Judge Wendy Joseph considers moving the man into the press box. But away from the other jurors she worries that he may feel ostracised.
She then decides to discharge the entire jury. Says she:
“There is a problem. There is nothing that the poor man can do about it. I am not prepared to force him to sit in another part of the court room. Even if I were to find jurors to sit by him, it would not necessarily resolve the problem. At the end of the day they have all got to sit in the jury room together. We are two days and one hour into evidence and the prospect of many weeks ahead of us. These defendants are entitled to a trial by 12 jurors. Nobody really wants to go on with 11 jurors from a defence point of view.”

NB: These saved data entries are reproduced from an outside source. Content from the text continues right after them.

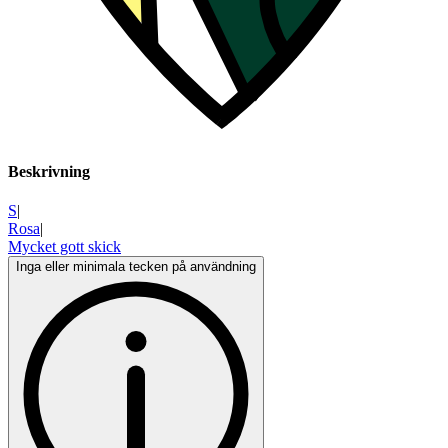
Beskrivning
S
|
Rosa
|
Mycket gott skick
Inga eller minimala tecken på användning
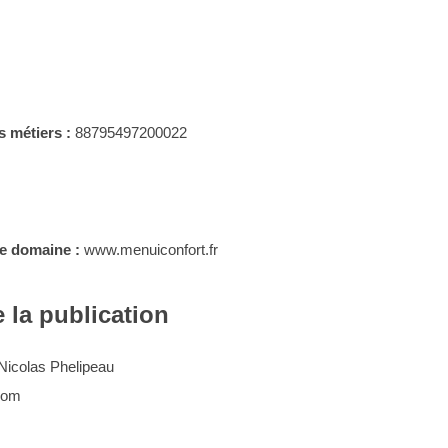
s métiers :
88795497200022
le domaine :
www.menuiconfort.fr
 la publication
Nicolas Phelipeau
com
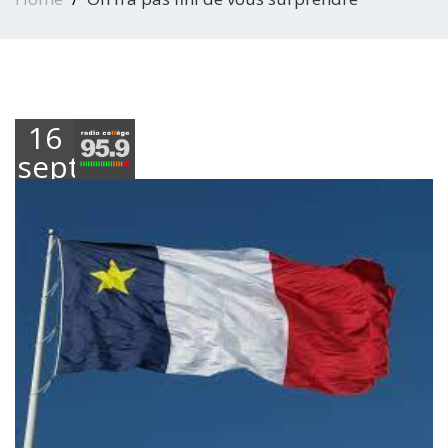
16
septembre
2022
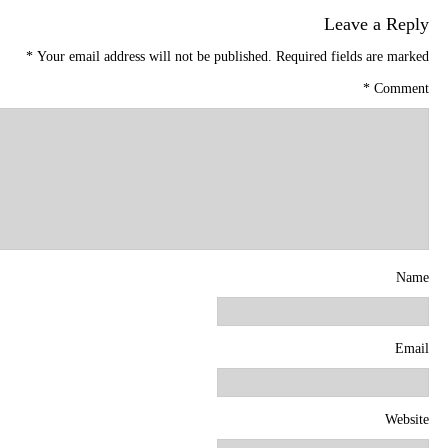
Leave a Reply
*
Your email address will not be published.
Required fields are marked
*
Comment
Name
Email
Website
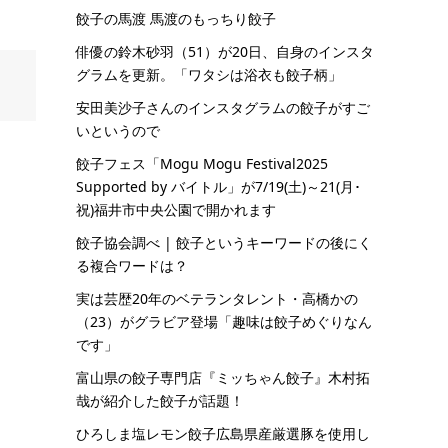
餃子の馬渡 馬渡のもっちり餃子
俳優の鈴木砂羽（51）が20日、自身のインスタ
グラムを更新。「ワタシは浴衣も餃子柄」
安田美沙子さんのインスタグラムの餃子がすご
いというので
餃子フェス「Mogu Mogu Festival2025
Supported by バイトル」が7/19(土)～21(月･
祝)福井市中央公園で開かれます
餃子協会調べ | 餃子というキーワードの後にく
る複合ワードは？
実は芸歴20年のベテランタレント・高橋かの
（23）がグラビア登場「趣味は餃子めぐりなん
です」
富山県の餃子専門店『ミッちゃん餃子』木村拓
哉が紹介した餃子が話題！
ひろしま塩レモン餃子広島県産厳選豚を使用し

The court matron then has a few words with the man about his hygiene.
The cost of the case is put at £3,000 a day. So. That’s £9,000 wasted because the woman failed to tell the stinky juror that he smelt. He might have thanked her for telling him directly, upset to have caused offence at his unfortunate condition, one compounded by a hayfever blocked nose and living alone. A quiet word and an offered bottle of perfume would have saved thousands of pounds. The woman instead wrote a letter, putting the man’s smell as a matter of recorded fact, deferring to the judge. This seems as far removed from polite as it can get. Her manners are deeply flawed.
Rather than offering a cough as wind was passed, this juror chose to held her nose and dance around pointing. Her target was given no chance to retort “smelt it dealt it”, but was taken to one side and spoken to. Does this sensitive juror point out to the police people who carry carrier bags of dog poo about with them? No. Because for reasons to mad to fathom that’s now acceptable. She supposes writing a letter about man’s body odour is also acceptable.
The final word is with Mark Twain:
“Good breeding consists in concealing how much we think of ourselves and how little we think of the other person.”
What odds the letter writer never began her missive by writing her postal adress in the top corner? It’s all about standards. Her’s are low.